WHAT TO PRODUCE — Skip the pictures. Output only the lines below starting at the line with "contacto@clickgasoil.com" and ending at the line with "Filozofskom fakultetu u Rijeci.", both ends included, exactly as they are.

[MATERIAL SHOWN Boundary: Start]

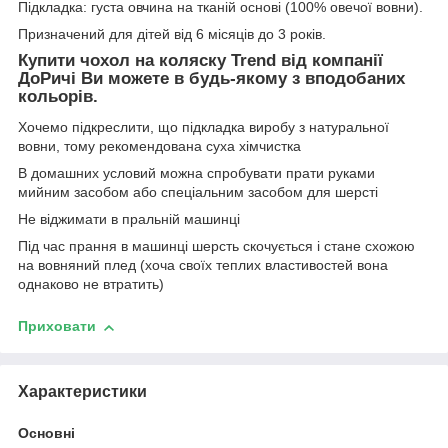
Підкладка: густа овчина на тканій основі (100% овечої вовни).
Призначений для дітей від 6 місяців до 3 років.
Купити чохол на коляску Trend від компанії
ДоРичi Ви можете в будь-якому з вподобаних
кольорів.
Хочемо підкреслити, що підкладка виробу з натуральної
вовни, тому рекомендована суха хімчистка
В домашних условий можна спробувати прати руками
мийним засобом або спеціальним засобом для шерсті
Не віджимати в пральній машинці
Під час прання в машинці шерсть скочується і стане схожою
на вовняний плед (хоча своїх теплих властивостей вона
однаково не втратить)
Приховати
Характеристики
Основні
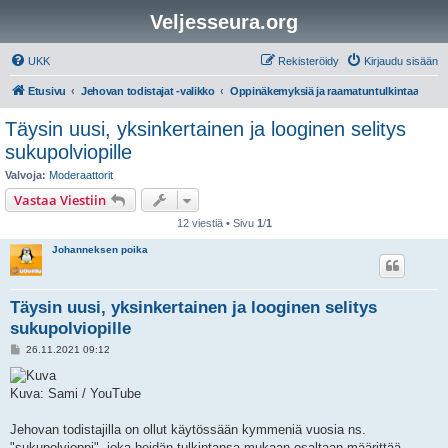
Veljesseura.org
UKK
Rekisteröidy
Kirjaudu sisään
Etusivu
Jehovan todistajat -valikko
Oppinäkemyksiä ja raamatuntulkintaa
Täysin uusi, yksinkertainen ja looginen selitys
sukupolviopille
Valvoja:
Moderaattorit
Vastaa Viestiin
12 viestiä • Sivu
1
/
1
Johanneksen poika
Täysin uusi, yksinkertainen ja looginen selitys
sukupolviopille
V
26.11.2021 09:12
i
e
s
Kuva: Sami / YouTube
t
i
Jehovan todistajilla on ollut käytössään kymmeniä vuosia ns.
"sukupolvioppi", joka heidän tulkintansa mukaan osaltaan määrittää,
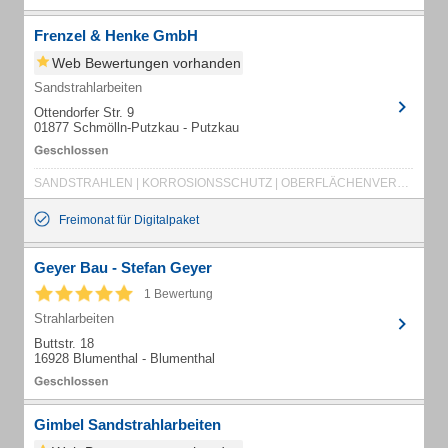
Frenzel & Henke GmbH
Web Bewertungen vorhanden
Sandstrahlarbeiten
Ottendorfer Str. 9
01877 Schmölln-Putzkau - Putzkau
SANDSTRAHLEN | KORROSIONSSCHUTZ | OBERFLÄCHENVERDICHTUNG | TANKREINIGUNG | TANKRAUMSANIERUNG | GLASPERLENSTRAHLEN | STATIONÄRES SANDSTAHLEN | MOBILES SANDSTRAHLEN | LECKWARNSYSTEMEINBAU
Freimonat für Digitalpaket
Geyer Bau - Stefan Geyer
1 Bewertung
Strahlarbeiten
Buttstr. 18
16928 Blumenthal - Blumenthal
Gimbel Sandstrahlarbeiten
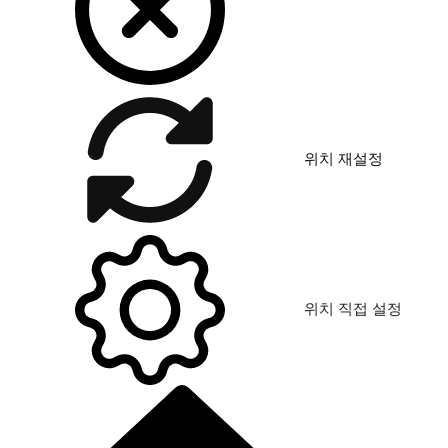
위치 재설정
위치 직접 설정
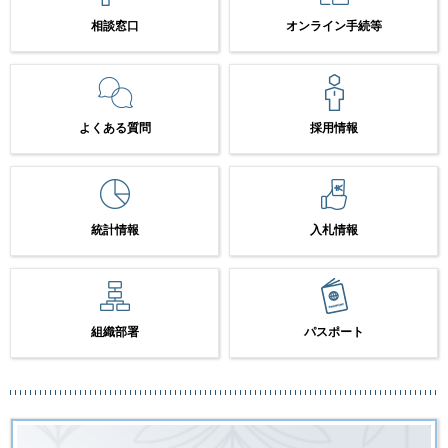
相談窓口
オンライン手続等
よくある質問
採用情報
統計情報
入札情報
組織部署
パスポート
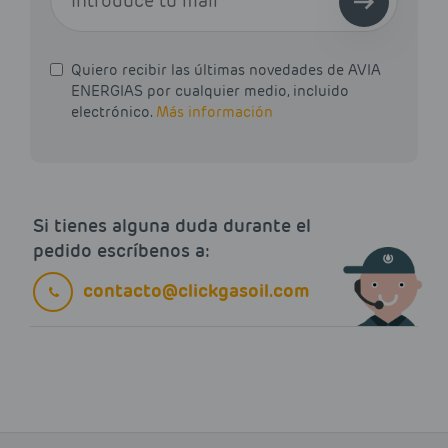
Quiero recibir las últimas novedades de AVIA
ENERGIAS por cualquier medio, incluido
electrónico.
Más información
Si tienes alguna duda durante el
pedido escríbenos a:
contacto@clickgasoil.com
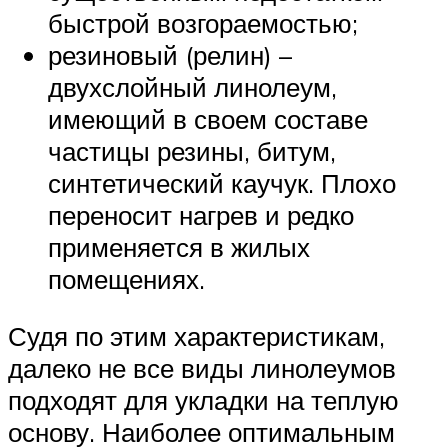
быстрой возгораемостью;
резиновый (релин) –
двухслойный линолеум,
имеющий в своем составе
частицы резины, битум,
синтетический каучук. Плохо
переносит нагрев и редко
применяется в жилых
помещениях.
Судя по этим характеристикам,
далеко не все виды линолеумов
подходят для укладки на теплую
основу. Наиболее оптимальным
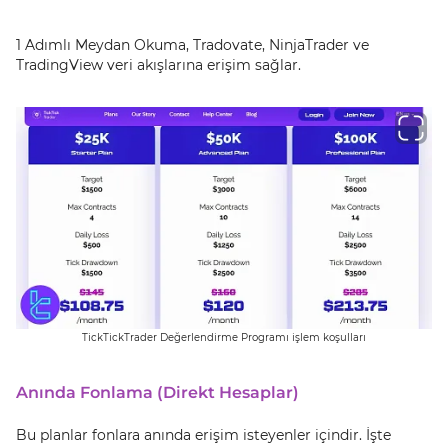
1 Adımlı Meydan Okuma, Tradovate, NinjaTrader ve
TradingView veri akışlarına erişim sağlar.
TickTickTrader Değerlendirme Programı işlem koşulları
Anında Fonlama (Direkt Hesaplar)
Bu planlar fonlara anında erişim isteyenler içindir. İşte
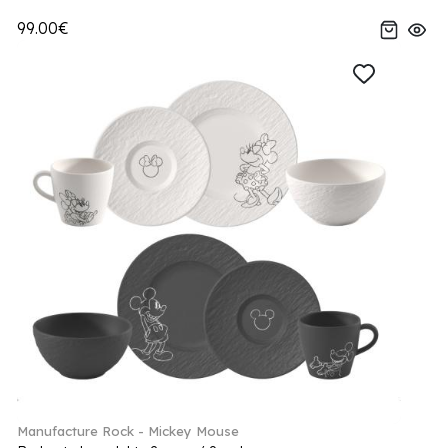
99.00€
Manufacture Rock - Mickey Mouse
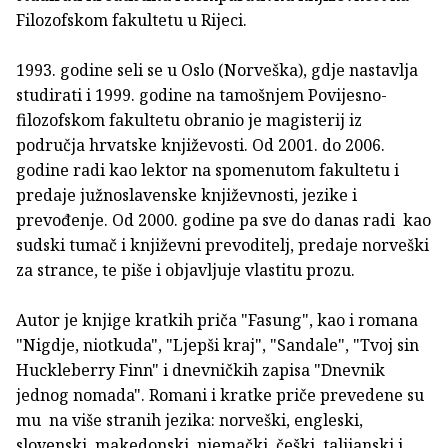
Filozofskom fakultetu u Rijeci.
1993. godine seli se u Oslo (Norveška), gdje nastavlja
studirati i 1999. godine na tamošnjem Povijesno-
filozofskom fakultetu obranio je magisterij iz
područja hrvatske književosti. Od 2001. do 2006.
godine radi kao lektor na spomenutom fakultetu i
predaje južnoslavenske književnosti, jezike i
prevođenje. Od 2000. godine pa sve do danas radi kao
sudski tumač i književni prevoditelj, predaje norveški
za strance, te piše i objavljuje vlastitu prozu.
Autor je knjige kratkih priča "Fasung", kao i romana
"Nigdje, niotkuda", "Ljepši kraj", "Sandale", "Tvoj sin
Huckleberry Finn" i dnevničkih zapisa "Dnevnik
jednog nomada". Romani i kratke priče prevedene su
mu na više stranih jezika: norveški, engleski,
slovenski, makedonski, njemački, češki, talijanski i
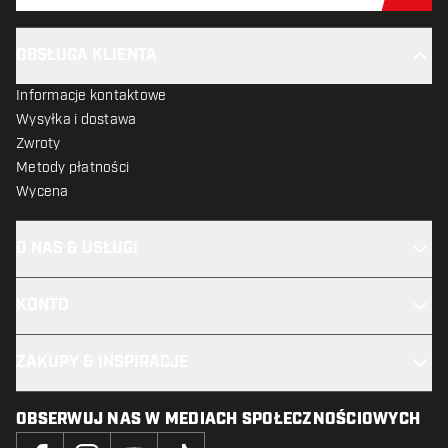
OBSŁUGA KLIENTA
Informacje kontaktowe
Wysyłka i dostawa
Zwroty
Metody płatności
Wycena
O NAS & USŁUGI
KONTO
ZAKUPY & INSPIRACJE
OBSERWUJ NAS W MEDIACH SPOŁECZNOŚCIOWYCH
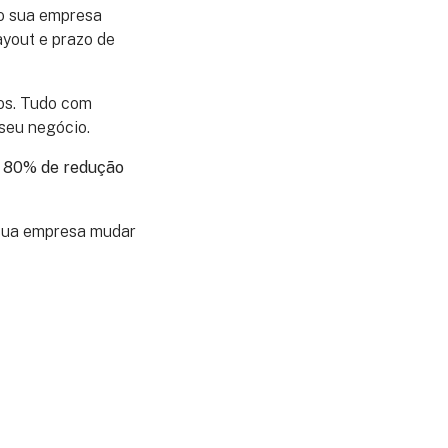
do sua empresa
ayout e prazo de
os. Tudo com
seu negócio.
é
80% de redução
 sua empresa mudar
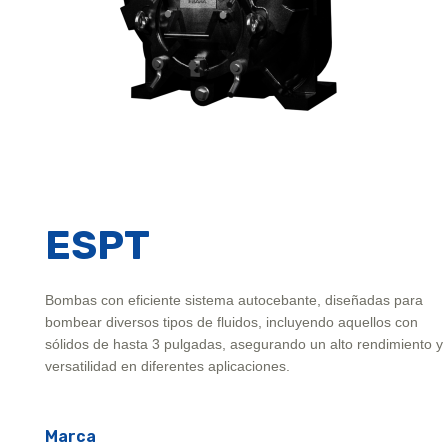
ESPT
Bombas con eficiente sistema autocebante, diseñadas para
bombear diversos tipos de fluidos, incluyendo aquellos con
sólidos de hasta 3 pulgadas, asegurando un alto rendimiento y
versatilidad en diferentes aplicaciones.
Marca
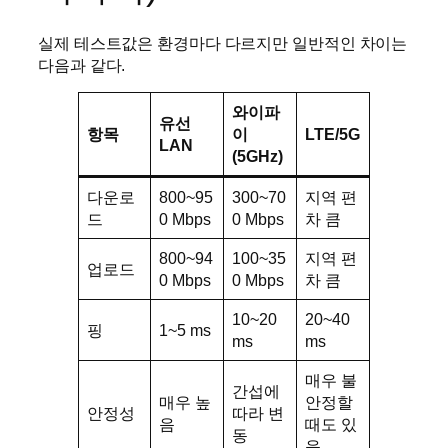
실제 테스트값은 환경마다 다르지만 일반적인 차이는
다음과 같다.
와이파
유선
항목
이
LTE/5G
LAN
(5GHz)
다운로
800~95
300~70
지역 편
드
0 Mbps
0 Mbps
차 큼
800~94
100~35
지역 편
업로드
0 Mbps
0 Mbps
차 큼
10~20
20~40
핑
1~5 ms
ms
ms
매우 불
간섭에
매우 높
안정할
안정성
따라 변
음
때도 있
동
음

[MATERIAL SHOWN Boundary: End]

ANSWER FOR THIS EXERCISE —
contacto@clickgasoil.com
быстрой возгораемостью;
резиновый (релин) –
двухслойный линолеум,
имеющий в своем составе
частицы резины, битум,
синтетический каучук. Плохо
переносит нагрев и редко
применяется в жилых
помещениях.
Судя по этим характеристикам,
далеко не все виды линолеумов
подходят для укладки на теплую
основу. Наиболее оптимальным
1 Adımlı Meydan Okuma, Tradovate, NinjaTrader ve
TradingView veri akışlarına erişim sağlar.
TickTickTrader Değerlendirme Programı işlem koşulları
Anında Fonlama (Direkt Hesaplar)
Bu planlar fonlara anında erişim isteyenler içindir. İşte
99.00€
Manufacture Rock - Mickey Mouse
Filozofskom fakultetu u Rijeci.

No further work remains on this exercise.